* **PROVIDED MATERIAL**
§

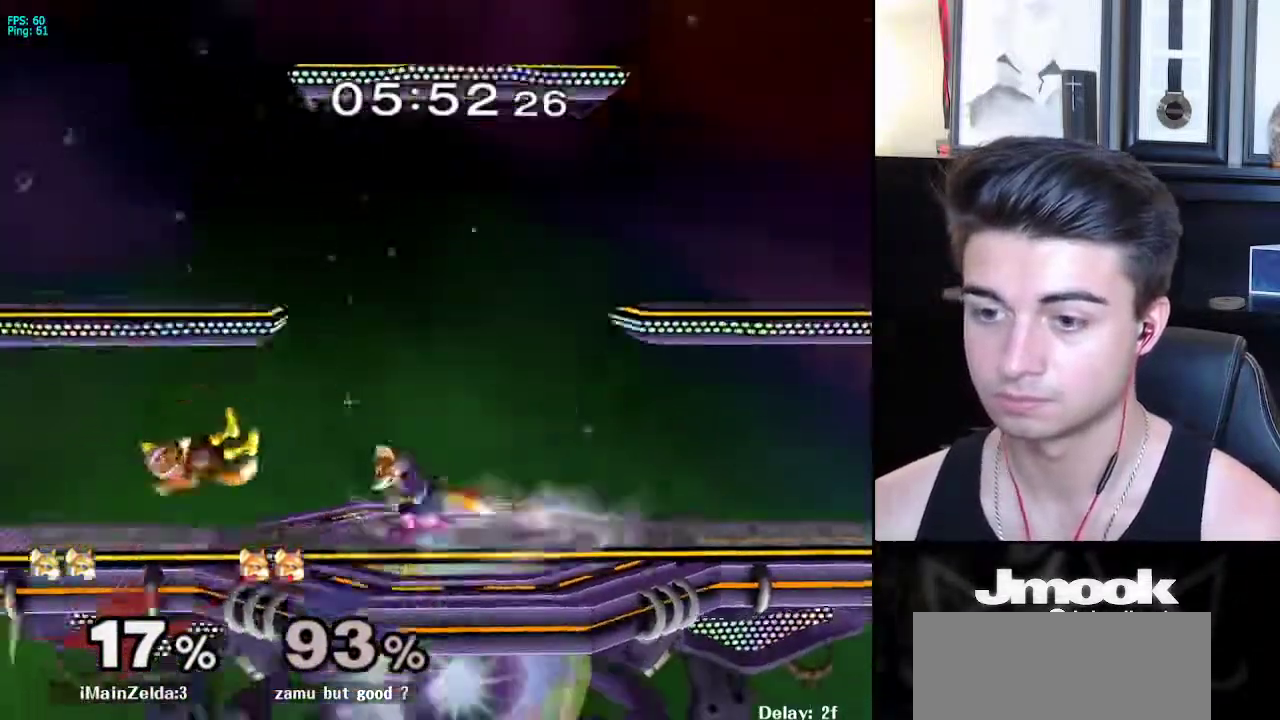
{"buttons": [], "left_stick": "right", "right_stick": "center", "events": [[83, "left_stick", "center"], [433, "left_stick", "right"]]}
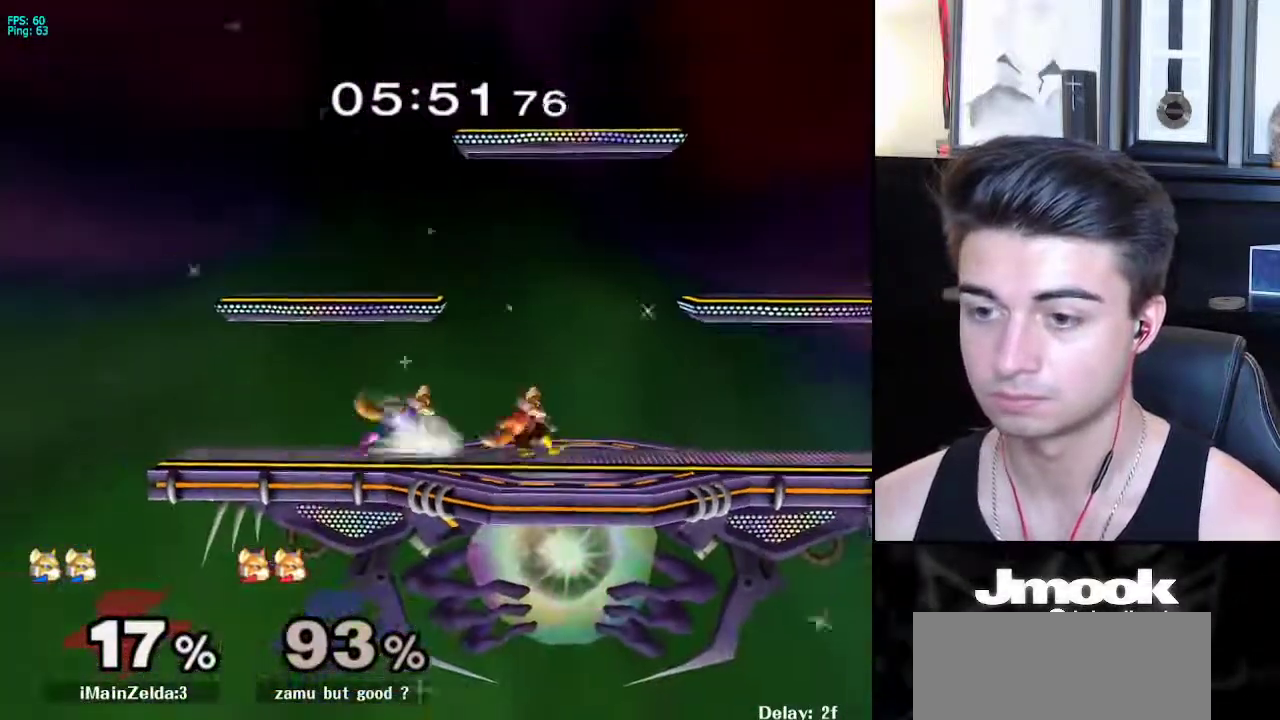
{"buttons": [], "left_stick": "up-left", "right_stick": "center", "events": [[200, "B", "down"], [200, "left_stick", "down"], [267, "A", "down"], [267, "B", "up"], [300, "X", "down"], [317, "A", "up"], [317, "left_stick", "down-right"], [333, "X", "up"], [367, "R1", "down"], [483, "R1", "up"], [483, "left_stick", "up-left"]]}
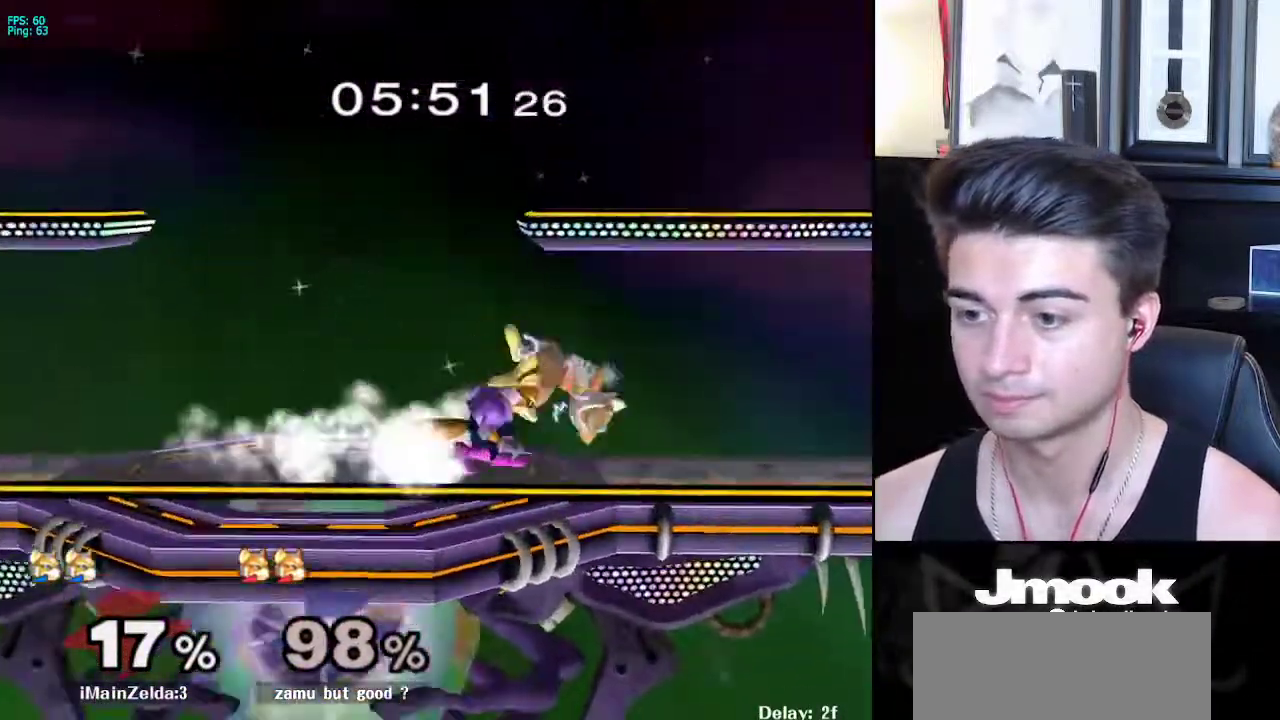
{"buttons": [], "left_stick": "center", "right_stick": "center", "events": [[50, "A", "down"], [133, "A", "up"], [183, "left_stick", "center"]]}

§

* **EXERCISE REQUIREMENTS**
Everything in the material above should be reproduced exactly, except the pictures.

* **RESPONSE TO THIS TASK**
{"buttons": [], "left_stick": "right", "right_stick": "center", "events": [[83, "left_stick", "center"], [433, "left_stick", "right"]]}
{"buttons": [], "left_stick": "up-left", "right_stick": "center", "events": [[200, "B", "down"], [200, "left_stick", "down"], [267, "A", "down"], [267, "B", "up"], [300, "X", "down"], [317, "A", "up"], [317, "left_stick", "down-right"], [333, "X", "up"], [367, "R1", "down"], [483, "R1", "up"], [483, "left_stick", "up-left"]]}
{"buttons": [], "left_stick": "center", "right_stick": "center", "events": [[50, "A", "down"], [133, "A", "up"], [183, "left_stick", "center"]]}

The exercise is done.